LONDON (AP) — A British judge ruled Wednesday that a 67-year-old Irishman was an “active participant" in the 1982 IRA nail bombing attack in London's Hyde Park that killed four soldiers.
The decision came in a civil suit that relatives of the dead launched some five years after a criminal case against John Downey collapsed. Judge Amanda Yip ruled that Downey was responsible with other IRA members for the attack on the Household Cavalry in which 31 other people were injured.
“This was a deliberate, carefully planned attack on members of the military,'' Yip said. “I have found that the defendant was an active participant in the concerted plan to detonate the bomb, with the intent to kill or at least to cause serious harm to members of the Household Cavalry.”
The ruling will make it possible for the families to sue Downey for damages.
The criminal case collapsed after it emerged that the British government misled Downey into thinking he could travel to England without fear of arrest. The Northern Ireland Office gave Downey a confidential document saying he was not wanted for any outstanding IRA crimes.

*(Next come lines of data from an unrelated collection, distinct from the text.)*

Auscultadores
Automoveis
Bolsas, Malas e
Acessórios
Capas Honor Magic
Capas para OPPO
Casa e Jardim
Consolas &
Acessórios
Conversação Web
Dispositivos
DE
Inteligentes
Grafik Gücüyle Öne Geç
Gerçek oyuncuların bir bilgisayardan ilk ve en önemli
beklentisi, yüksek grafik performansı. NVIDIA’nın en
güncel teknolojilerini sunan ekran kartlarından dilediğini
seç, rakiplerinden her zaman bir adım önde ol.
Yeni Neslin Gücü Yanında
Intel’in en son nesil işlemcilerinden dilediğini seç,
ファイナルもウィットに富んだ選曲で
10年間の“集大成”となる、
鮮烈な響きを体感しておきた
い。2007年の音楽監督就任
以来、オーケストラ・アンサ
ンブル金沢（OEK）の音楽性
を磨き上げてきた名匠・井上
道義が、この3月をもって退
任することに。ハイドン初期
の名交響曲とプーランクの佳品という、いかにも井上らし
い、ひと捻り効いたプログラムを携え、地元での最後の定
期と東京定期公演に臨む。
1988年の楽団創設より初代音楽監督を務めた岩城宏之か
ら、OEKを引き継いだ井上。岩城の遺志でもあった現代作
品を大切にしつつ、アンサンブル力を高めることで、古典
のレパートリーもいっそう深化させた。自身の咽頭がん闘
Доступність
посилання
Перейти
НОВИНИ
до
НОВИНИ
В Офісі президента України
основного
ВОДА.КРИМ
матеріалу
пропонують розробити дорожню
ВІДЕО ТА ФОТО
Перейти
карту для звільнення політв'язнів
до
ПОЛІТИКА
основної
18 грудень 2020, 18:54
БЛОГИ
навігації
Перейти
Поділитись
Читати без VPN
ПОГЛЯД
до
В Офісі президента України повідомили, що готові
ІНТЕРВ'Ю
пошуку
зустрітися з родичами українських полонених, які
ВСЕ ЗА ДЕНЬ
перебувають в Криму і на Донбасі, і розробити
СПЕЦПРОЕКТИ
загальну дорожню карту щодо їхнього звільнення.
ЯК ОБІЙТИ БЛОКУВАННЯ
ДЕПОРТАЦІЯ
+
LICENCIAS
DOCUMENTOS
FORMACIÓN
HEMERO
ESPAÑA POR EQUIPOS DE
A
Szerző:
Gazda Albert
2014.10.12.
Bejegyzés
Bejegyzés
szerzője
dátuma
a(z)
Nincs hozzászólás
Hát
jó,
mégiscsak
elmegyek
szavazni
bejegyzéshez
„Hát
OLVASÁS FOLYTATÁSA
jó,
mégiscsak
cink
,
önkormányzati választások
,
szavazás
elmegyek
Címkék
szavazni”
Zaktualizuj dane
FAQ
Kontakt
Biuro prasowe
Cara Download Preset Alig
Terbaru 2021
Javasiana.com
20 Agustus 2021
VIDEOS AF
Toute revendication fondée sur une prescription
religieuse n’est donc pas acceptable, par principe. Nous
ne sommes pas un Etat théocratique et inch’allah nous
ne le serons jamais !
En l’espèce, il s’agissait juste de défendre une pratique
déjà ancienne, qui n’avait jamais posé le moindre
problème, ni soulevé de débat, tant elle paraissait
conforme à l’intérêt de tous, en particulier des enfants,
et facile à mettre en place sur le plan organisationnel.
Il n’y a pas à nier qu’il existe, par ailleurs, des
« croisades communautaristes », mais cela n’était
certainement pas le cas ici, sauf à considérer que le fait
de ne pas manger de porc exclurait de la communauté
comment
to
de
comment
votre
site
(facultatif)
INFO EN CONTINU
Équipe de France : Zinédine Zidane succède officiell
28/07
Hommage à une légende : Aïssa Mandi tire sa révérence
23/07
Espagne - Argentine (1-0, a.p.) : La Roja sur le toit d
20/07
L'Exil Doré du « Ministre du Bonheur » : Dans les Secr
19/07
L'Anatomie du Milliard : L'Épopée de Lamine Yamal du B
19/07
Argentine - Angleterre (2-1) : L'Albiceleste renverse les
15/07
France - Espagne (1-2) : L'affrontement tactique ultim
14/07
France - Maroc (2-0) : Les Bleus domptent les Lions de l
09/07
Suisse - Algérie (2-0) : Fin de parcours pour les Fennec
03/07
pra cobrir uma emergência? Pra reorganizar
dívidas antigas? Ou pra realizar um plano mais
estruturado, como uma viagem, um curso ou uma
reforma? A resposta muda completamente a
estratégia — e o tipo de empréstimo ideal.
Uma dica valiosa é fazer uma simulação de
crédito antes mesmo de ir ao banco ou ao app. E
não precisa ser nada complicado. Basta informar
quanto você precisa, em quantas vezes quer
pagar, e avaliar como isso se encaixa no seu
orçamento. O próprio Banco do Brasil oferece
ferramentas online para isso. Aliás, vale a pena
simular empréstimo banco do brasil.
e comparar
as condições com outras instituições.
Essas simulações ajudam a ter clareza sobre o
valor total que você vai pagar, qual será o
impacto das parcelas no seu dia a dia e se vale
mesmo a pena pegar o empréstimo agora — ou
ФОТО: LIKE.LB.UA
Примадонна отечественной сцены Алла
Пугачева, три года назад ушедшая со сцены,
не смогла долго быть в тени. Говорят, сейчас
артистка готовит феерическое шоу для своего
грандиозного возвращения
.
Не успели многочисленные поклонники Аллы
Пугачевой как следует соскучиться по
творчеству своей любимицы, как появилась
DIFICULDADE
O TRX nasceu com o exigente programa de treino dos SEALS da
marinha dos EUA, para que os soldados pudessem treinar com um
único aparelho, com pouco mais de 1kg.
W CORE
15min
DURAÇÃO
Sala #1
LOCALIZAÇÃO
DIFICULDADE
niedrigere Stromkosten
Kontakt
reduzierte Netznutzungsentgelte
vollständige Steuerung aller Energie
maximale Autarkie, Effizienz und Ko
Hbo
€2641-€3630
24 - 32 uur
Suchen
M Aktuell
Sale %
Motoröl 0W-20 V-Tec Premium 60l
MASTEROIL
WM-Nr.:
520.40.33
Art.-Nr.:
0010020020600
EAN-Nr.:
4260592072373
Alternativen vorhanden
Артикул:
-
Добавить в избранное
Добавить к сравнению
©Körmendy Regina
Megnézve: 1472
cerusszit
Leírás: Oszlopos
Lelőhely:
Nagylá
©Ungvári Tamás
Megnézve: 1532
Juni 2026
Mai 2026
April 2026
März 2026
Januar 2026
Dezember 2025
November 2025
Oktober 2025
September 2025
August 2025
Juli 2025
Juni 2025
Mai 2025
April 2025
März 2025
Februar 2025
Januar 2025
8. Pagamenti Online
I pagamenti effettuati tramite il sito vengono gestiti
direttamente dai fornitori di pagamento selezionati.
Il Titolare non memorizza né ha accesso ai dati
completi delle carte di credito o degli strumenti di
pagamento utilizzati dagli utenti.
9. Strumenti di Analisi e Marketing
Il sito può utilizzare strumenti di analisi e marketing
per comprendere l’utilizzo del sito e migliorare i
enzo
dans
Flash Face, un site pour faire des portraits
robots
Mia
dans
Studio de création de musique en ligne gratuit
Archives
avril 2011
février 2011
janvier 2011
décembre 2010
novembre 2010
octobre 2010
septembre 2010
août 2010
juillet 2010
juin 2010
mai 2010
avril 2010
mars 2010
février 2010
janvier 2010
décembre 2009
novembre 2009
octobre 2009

The case shed light on the secret practice of providing letters promising safe passage home for scores of IRA members who had fled Northern Ireland to avoid arrest and remained fugitives, living for decades mostly in the Irish Republic.
The Irish nationalist Sinn Fein party had demanded that Britain let such IRA members return to Northern Ireland as part of wider peacemaking efforts. Former British Prime Minister Tony Blair's Labour government agreed but failed to get the measure passed by the House of Commons.
So instead it adopted the use of secret letters. Until then, the public had been led to believe that IRA fugitives from justice had remained on Britain's wanted list.
The lawyer for Sarahjane Young, the daughter of one of the Household Cavalry victims, said justice had prevailed.
“Sarahjane, and the families here today, were told they'd never get justice, that they should put the past behind them and move on,'' said the attorney, Matthew Jury. "They and thousands whose lives were devastated by the IRA are the forgotten victims.''
Downey is now in prison in Northern Ireland, awaiting trial for another attack during the deadly Troubles period.